Dr. Czernin: That’s an important discussion about imaging biomarkers and their validation. Does the FDA have a structured approach for biomarker development?

Dr. Marzella: Both the European Medicines Agency and the FDA have pathways for qualification of imaging biomarkers. The problem is that to establish sensitivity and specificity relative to a reference standard might not be helpful if the value of the marker in clinical use is not established. Can you make an argument that an imaging marker affects patient management by complementing the yield of biopsies or by avoiding biopsies? Can it address whole-body heterogeneity of cancers? If so, that could be a productive way to develop imaging agents to see how they could affect patient management.

Dr. Hope: Switching gears here, can you comment on how COVID changed the way you have evaluated and reviewed applications? What are you learning from the experience?

Dr. Marzella: We had challenges in conducting inspections of clinical and manufacturing sites and had to minimize the risks to our personnel who travel to these sites. We had to develop more flexibility in terms of how we do inspections. Yes, we have substituted for inspections whenever possible. We have extended application times. We also changed the analysis plans of studies to introduce interim analyses because of problems with enrollment. The other obvious sign of adaptation is that the FDA has authorized products based on emergency-use authorizations without approval.

Dr. Czernin: Did the FDA, at least in the approval process for vaccines, experience a lot of political pressure for decision-making processes?

Dr. Marzella: Under emergency conditions there is a heightened interest in the FDA’s actions on the part of manufacturers, various stakeholders, the public, and patient advocacy groups. It is not new for us that we have to be responsive to information requests. We interact with Congress and other government agencies in emergency situations. This public health emergency has put strains on the FDA in trying to identify the best ways to accommodate important needs.
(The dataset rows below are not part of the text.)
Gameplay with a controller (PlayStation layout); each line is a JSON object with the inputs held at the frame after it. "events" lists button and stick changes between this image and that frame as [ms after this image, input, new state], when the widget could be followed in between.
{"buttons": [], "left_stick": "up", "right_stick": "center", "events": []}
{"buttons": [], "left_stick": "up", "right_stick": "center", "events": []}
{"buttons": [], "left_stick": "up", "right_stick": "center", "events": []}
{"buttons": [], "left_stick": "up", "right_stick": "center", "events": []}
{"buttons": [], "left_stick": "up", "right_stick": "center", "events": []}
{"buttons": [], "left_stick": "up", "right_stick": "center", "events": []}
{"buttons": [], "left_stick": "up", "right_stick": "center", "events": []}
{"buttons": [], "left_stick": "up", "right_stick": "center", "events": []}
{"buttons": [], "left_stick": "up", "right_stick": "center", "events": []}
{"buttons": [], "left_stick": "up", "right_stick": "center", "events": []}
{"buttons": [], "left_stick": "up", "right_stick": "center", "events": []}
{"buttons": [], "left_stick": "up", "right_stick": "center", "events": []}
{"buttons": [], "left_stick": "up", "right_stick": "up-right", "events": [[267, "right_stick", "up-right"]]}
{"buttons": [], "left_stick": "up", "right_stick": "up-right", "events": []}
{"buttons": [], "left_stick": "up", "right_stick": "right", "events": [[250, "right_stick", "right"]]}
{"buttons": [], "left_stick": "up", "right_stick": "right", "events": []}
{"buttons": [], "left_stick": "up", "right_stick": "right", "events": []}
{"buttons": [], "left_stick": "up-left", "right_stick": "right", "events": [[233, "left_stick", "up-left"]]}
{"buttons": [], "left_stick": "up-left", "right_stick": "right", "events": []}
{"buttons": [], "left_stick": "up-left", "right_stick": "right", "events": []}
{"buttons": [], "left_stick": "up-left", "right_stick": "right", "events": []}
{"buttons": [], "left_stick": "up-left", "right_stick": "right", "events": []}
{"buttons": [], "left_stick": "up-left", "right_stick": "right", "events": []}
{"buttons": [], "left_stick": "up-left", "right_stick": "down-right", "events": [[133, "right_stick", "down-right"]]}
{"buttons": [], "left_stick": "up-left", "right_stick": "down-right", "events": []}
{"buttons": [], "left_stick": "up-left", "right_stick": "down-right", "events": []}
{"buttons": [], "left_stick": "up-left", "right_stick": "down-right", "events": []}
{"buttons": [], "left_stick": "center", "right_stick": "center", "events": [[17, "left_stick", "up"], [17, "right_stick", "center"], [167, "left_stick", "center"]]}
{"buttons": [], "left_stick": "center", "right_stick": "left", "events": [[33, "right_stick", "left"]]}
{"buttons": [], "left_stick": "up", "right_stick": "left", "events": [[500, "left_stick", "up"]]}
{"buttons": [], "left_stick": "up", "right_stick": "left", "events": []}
We also have been working hard to maintain public confidence in our public health mission.

The FDA is also involved in preparedness for national emergencies, whether from new infectious disease agents, nuclear disasters, or terrorist events. In addition, we need to continue to anticipate these dangers to public health. Our division is particularly involved in countermeasures for acute radiation emergencies. We just recently approved a drug against myelosuppression induced by acute radiation syndrome. This work is based on collaboration between the public sector and various levels of the government.

Dr. Hope: We have to come to the conclusion. I would like to thank you for your encouragement, support, and collaboration. The agency can help with bringing forward products that improve patient care. I really appreciate that you as an individual and your department have helped patients overall.

Dr. Marzella: I’d be interested in further discussions, maybe workshops. What can we do to promote drug development? If I may, I’d also like to advertise for experienced clinical investigators like you to join the FDA and work with us on developing new drugs.

Dr. Czernin: Thank you very much for your time and insights.

Dr. Marzella: Thank you. I appreciate the discussion and look forward to advancing the development of imaging and radiation medicine agents. Thank you very much for your work.